Mit umfassenden Beispielen für die Integration Geflüchteter ins Unternehmen lieferte die Stuttgarter Lapp-Gruppe. Das Familienunternehmen, Hersteller von flexiblen Kabeln und Leitungen sowie Kabel-Zubehör, bildet bereits seit einigen Jahren Flüchtlinge aus und hat 2016 ein Qualifizierungsprogramm für sie gestartet. Im Ausbildungszentrum lernen die Teilnehmer ein Jahr lang Grundlagen für die Arbeit des Maschinen- und Anlagenführers, einen Tag pro Woche gehen sie zur Berufsschule.

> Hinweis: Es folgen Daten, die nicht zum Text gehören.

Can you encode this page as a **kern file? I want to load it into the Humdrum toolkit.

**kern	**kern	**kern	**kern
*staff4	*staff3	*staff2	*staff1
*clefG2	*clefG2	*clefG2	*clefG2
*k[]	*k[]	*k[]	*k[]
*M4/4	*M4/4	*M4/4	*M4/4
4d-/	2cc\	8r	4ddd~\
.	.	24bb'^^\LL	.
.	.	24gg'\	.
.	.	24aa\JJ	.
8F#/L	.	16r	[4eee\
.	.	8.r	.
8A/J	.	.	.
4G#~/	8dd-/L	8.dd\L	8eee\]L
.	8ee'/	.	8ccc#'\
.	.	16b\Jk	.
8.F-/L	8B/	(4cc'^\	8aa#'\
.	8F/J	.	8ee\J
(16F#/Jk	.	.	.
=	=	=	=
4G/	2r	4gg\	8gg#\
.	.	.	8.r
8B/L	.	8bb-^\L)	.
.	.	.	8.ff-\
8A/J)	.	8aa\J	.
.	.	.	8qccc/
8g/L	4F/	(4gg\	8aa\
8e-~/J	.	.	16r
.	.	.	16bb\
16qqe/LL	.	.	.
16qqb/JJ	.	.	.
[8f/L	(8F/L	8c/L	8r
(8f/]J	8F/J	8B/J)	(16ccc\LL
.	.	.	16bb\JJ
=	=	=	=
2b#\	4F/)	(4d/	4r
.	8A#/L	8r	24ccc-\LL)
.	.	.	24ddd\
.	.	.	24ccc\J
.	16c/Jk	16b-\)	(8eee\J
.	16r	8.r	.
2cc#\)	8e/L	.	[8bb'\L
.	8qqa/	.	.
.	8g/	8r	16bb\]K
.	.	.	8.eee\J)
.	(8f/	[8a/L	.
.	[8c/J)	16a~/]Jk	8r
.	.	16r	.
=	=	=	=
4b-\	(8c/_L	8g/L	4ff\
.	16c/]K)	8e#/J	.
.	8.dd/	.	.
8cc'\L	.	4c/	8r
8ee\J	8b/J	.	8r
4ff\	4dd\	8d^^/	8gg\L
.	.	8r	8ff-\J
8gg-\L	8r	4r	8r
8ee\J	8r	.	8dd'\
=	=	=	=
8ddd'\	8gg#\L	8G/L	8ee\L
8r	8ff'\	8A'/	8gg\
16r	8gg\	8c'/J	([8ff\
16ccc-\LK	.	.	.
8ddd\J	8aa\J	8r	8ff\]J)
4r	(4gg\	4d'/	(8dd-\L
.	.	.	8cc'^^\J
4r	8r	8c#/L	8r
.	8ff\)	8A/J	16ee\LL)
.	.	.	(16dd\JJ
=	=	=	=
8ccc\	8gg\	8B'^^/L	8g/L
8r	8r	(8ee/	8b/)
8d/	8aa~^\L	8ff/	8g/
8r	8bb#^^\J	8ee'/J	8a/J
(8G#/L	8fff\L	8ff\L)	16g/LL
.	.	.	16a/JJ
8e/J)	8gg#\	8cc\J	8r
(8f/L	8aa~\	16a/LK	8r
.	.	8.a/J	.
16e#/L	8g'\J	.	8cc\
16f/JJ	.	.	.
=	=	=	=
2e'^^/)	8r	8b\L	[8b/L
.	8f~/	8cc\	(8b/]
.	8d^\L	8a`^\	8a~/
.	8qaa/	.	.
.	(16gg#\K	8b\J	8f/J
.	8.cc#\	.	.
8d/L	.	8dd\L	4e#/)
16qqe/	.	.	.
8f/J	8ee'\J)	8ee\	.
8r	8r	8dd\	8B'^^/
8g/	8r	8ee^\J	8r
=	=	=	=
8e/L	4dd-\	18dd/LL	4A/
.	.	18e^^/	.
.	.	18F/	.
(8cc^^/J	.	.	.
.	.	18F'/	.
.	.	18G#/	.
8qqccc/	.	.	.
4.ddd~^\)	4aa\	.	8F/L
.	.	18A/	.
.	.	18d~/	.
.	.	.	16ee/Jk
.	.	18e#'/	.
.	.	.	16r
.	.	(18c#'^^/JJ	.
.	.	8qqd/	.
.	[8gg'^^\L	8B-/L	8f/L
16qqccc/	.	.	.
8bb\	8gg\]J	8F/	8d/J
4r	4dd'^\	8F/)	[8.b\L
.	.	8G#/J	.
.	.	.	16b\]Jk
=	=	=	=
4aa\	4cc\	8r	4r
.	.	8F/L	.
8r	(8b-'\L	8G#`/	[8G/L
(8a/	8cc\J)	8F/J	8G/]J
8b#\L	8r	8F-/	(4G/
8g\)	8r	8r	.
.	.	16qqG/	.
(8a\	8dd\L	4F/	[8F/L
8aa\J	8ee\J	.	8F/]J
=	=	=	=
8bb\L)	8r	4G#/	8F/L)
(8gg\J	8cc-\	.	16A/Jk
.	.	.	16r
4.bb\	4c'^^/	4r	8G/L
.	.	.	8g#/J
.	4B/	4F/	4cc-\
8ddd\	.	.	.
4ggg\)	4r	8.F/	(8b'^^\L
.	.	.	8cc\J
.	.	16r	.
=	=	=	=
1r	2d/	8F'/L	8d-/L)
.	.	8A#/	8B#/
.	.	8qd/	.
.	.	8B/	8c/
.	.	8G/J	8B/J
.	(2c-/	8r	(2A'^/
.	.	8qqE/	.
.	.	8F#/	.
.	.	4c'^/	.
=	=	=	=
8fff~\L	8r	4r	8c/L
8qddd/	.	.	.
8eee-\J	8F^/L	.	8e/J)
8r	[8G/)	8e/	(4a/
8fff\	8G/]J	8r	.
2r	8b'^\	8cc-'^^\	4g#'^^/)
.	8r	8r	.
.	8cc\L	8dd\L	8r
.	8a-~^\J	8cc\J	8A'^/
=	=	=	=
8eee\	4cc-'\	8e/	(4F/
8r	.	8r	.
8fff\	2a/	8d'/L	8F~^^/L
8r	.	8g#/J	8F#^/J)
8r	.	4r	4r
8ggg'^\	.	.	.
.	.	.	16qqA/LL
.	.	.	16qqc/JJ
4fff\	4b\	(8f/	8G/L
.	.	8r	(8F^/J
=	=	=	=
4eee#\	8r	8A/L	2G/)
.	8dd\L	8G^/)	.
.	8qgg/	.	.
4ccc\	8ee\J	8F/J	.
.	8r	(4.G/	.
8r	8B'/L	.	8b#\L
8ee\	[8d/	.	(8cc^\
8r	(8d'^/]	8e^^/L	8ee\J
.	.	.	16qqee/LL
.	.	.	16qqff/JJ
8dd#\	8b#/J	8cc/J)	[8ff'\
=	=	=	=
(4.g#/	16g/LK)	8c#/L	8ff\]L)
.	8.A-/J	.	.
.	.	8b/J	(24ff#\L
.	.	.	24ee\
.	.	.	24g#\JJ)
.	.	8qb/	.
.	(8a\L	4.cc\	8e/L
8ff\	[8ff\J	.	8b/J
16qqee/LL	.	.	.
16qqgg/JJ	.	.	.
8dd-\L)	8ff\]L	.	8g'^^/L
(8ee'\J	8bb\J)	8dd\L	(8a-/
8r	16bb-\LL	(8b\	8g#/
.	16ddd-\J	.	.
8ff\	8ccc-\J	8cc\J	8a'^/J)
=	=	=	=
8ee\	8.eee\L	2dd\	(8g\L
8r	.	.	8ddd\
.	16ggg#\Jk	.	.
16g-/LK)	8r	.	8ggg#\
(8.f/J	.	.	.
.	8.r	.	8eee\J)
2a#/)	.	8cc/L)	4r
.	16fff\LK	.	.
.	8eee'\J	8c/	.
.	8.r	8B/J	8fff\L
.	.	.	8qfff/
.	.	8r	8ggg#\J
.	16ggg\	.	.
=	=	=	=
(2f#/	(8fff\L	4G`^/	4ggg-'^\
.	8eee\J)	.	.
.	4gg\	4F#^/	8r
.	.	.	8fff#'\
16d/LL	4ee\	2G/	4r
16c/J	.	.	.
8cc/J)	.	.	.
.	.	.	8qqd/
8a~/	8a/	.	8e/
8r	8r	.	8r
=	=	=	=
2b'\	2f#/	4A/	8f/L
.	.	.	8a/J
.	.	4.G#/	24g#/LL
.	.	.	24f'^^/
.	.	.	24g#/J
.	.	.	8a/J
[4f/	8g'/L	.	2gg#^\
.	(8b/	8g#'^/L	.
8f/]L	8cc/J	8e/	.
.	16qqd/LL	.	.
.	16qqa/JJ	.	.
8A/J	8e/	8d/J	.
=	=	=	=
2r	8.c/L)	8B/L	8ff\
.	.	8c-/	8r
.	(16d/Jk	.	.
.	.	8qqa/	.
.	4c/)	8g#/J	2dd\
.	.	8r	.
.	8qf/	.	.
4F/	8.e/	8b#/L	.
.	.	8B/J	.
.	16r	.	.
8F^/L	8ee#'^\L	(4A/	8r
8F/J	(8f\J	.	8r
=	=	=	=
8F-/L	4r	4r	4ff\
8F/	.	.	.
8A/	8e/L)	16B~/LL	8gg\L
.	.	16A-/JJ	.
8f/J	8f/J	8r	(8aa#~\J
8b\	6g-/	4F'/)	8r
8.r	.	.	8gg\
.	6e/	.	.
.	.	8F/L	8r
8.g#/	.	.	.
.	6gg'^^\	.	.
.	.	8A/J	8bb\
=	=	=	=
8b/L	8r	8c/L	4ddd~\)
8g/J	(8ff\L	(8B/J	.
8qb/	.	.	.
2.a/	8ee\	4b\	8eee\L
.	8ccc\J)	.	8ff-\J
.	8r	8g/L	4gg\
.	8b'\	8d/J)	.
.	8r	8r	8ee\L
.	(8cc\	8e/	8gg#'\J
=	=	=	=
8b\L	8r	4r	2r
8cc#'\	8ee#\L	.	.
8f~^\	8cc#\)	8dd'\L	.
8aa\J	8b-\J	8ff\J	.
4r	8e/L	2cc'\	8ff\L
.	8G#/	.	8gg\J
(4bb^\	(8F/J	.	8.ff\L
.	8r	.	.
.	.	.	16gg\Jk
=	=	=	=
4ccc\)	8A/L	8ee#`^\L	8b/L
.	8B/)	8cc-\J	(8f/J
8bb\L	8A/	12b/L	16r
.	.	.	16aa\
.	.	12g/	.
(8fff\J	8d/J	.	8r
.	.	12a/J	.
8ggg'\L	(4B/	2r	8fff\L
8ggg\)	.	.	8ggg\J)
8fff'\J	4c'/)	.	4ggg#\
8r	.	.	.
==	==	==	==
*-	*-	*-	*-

Individuelles Training als Schlüssel

Einen weiteren Tag gibt Thilo Lindner Förderunterricht etwa in Wirtschafts-, Sozial- und Gemeinschaftskunde. Er leitet seit mehr als sechs Jahren die Ausbildung der Lapp GmbH Kabelwerke und die technische Ausbildung der Lapp Group. „Ohne dieses individuelle Training geht es nicht“, berichtete er über seine Erfahrungen beim Qualifizierungsforum.